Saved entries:
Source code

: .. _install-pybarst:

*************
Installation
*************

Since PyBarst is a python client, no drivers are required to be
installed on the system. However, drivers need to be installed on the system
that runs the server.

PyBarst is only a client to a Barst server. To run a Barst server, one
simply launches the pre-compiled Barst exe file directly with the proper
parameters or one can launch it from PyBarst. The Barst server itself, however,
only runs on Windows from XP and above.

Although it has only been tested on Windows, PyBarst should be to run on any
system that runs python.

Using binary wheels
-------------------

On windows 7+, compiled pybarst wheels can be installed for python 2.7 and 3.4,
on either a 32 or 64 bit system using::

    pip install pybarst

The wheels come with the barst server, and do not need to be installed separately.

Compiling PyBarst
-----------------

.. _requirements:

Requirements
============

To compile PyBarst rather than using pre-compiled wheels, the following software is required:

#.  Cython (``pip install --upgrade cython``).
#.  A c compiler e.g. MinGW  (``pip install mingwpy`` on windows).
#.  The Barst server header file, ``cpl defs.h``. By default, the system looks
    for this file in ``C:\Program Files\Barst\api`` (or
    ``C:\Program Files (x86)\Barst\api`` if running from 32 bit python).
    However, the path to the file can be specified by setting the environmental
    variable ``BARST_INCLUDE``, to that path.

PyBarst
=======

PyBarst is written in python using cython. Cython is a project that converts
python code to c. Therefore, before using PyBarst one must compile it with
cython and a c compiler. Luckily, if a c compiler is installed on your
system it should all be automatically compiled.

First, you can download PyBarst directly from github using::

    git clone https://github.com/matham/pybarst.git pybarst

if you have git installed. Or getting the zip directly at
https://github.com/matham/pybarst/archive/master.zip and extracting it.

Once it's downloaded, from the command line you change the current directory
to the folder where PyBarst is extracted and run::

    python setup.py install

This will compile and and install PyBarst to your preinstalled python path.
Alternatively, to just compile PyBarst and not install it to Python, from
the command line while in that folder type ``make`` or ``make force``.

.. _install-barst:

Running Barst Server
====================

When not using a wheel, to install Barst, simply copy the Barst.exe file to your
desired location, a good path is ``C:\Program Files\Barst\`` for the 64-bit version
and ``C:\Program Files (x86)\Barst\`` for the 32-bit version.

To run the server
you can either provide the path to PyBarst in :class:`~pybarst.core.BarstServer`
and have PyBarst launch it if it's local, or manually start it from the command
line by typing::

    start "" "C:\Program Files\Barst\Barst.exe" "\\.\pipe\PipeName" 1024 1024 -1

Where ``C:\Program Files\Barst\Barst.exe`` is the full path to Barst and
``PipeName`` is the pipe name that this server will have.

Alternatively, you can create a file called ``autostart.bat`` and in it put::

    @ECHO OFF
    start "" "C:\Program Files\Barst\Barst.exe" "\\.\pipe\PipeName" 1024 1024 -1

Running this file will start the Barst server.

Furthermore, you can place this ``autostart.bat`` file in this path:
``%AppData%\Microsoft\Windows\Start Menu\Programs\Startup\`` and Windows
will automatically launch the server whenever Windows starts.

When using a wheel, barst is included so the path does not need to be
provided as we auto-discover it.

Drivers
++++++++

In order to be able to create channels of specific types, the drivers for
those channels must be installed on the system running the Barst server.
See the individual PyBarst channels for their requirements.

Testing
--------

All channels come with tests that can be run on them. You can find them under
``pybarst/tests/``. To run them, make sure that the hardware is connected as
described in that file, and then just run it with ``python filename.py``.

▶ Directions for this task
What you return must match the records exactly, down to the last line.

▶ Finished task
Source code

: .. _install-pybarst:

*************
Installation
*************

Since PyBarst is a python client, no drivers are required to be
installed on the system. However, drivers need to be installed on the system
that runs the server.

PyBarst is only a client to a Barst server. To run a Barst server, one
simply launches the pre-compiled Barst exe file directly with the proper
parameters or one can launch it from PyBarst. The Barst server itself, however,
only runs on Windows from XP and above.

Although it has only been tested on Windows, PyBarst should be to run on any
system that runs python.

Using binary wheels
-------------------

On windows 7+, compiled pybarst wheels can be installed for python 2.7 and 3.4,
on either a 32 or 64 bit system using::

    pip install pybarst

The wheels come with the barst server, and do not need to be installed separately.

Compiling PyBarst
-----------------

.. _requirements:

Requirements
============

To compile PyBarst rather than using pre-compiled wheels, the following software is required:

#.  Cython (``pip install --upgrade cython``).
#.  A c compiler e.g. MinGW  (``pip install mingwpy`` on windows).
#.  The Barst server header file, ``cpl defs.h``. By default, the system looks
    for this file in ``C:\Program Files\Barst\api`` (or
    ``C:\Program Files (x86)\Barst\api`` if running from 32 bit python).
    However, the path to the file can be specified by setting the environmental
    variable ``BARST_INCLUDE``, to that path.

PyBarst
=======

PyBarst is written in python using cython. Cython is a project that converts
python code to c. Therefore, before using PyBarst one must compile it with
cython and a c compiler. Luckily, if a c compiler is installed on your
system it should all be automatically compiled.

First, you can download PyBarst directly from github using::

    git clone https://github.com/matham/pybarst.git pybarst

if you have git installed. Or getting the zip directly at
https://github.com/matham/pybarst/archive/master.zip and extracting it.

Once it's downloaded, from the command line you change the current directory
to the folder where PyBarst is extracted and run::

    python setup.py install

This will compile and and install PyBarst to your preinstalled python path.
Alternatively, to just compile PyBarst and not install it to Python, from
the command line while in that folder type ``make`` or ``make force``.

.. _install-barst:

Running Barst Server
====================

When not using a wheel, to install Barst, simply copy the Barst.exe file to your
desired location, a good path is ``C:\Program Files\Barst\`` for the 64-bit version
and ``C:\Program Files (x86)\Barst\`` for the 32-bit version.

To run the server
you can either provide the path to PyBarst in :class:`~pybarst.core.BarstServer`
and have PyBarst launch it if it's local, or manually start it from the command
line by typing::

    start "" "C:\Program Files\Barst\Barst.exe" "\\.\pipe\PipeName" 1024 1024 -1

Where ``C:\Program Files\Barst\Barst.exe`` is the full path to Barst and
``PipeName`` is the pipe name that this server will have.

Alternatively, you can create a file called ``autostart.bat`` and in it put::

    @ECHO OFF
    start "" "C:\Program Files\Barst\Barst.exe" "\\.\pipe\PipeName" 1024 1024 -1

Running this file will start the Barst server.

Furthermore, you can place this ``autostart.bat`` file in this path:
``%AppData%\Microsoft\Windows\Start Menu\Programs\Startup\`` and Windows
will automatically launch the server whenever Windows starts.

When using a wheel, barst is included so the path does not need to be
provided as we auto-discover it.

Drivers
++++++++

In order to be able to create channels of specific types, the drivers for
those channels must be installed on the system running the Barst server.
See the individual PyBarst channels for their requirements.

Testing
--------

All channels come with tests that can be run on them. You can find them under
``pybarst/tests/``. To run them, make sure that the hardware is connected as
described in that file, and then just run it with ``python filename.py``.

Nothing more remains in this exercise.